Once society valued our public school educational Institution. It prepared our children for the future. Respect of the institution was translated into students and parents who supported high standards and valued behavior that was conducive to learning. This is no longer true. Schools with metal detectors at the entrance, cameras monitoring corridors, security personnel, teaching to the test, administrators micro-managing teachers, union busting, disruptive students, and politicized school systems is the norm.
The privatization of public schools is the direction we are moving. The standardized tests that determine a school's status and whether it will receive funding or require probationary intervention, only measure one or two of the multiple intelligences necessary for success.

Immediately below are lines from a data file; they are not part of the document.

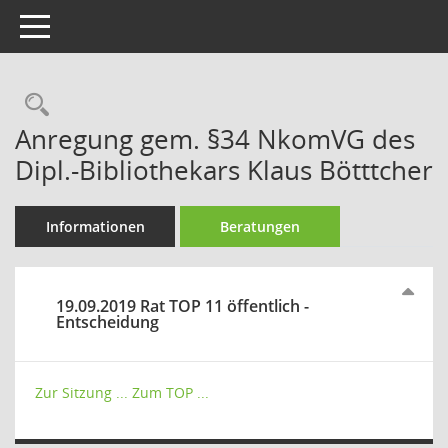
Toggle navigation
Rechercheauswahl
Anregung gem. §34 NkomVG des
Dipl.-Bibliothekars Klaus Bötttcher
Informationen
Beratungen
19.09.2019 Rat TOP 11 öffentlich -
Entscheidung
Zur Sitzung ...
Zum TOP ...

Certainly our graduates need to be able to communicate with people from diverse cultures, be capable of solving problems, and be technologically proficient. What standardized test reflects success at this? And since none do, schools are forced to focus less time and energy on these skills than on the skills measured by the standardized tests.
Educators who have returned to the classroom in the past decade for an advanced degree know that the teacher is no longer the center of the classroom, and owner of the information. The teacher is a facilitator of information that is readily available through the Internet. Learning must include more than absorbing information; it must reflect using the information in practical ways, ways that standardized tests do not measure. And this does not require a walled-in room, a 45 minute period every day, nor a factory model of teaching to develop life-long learners. The conundrum is what do we do with the Institution, which is outmoded and how do we reshape it to reflect not just the anticipated future, but the present?
Raise your hands if you think the answer lies in creating more charter schools.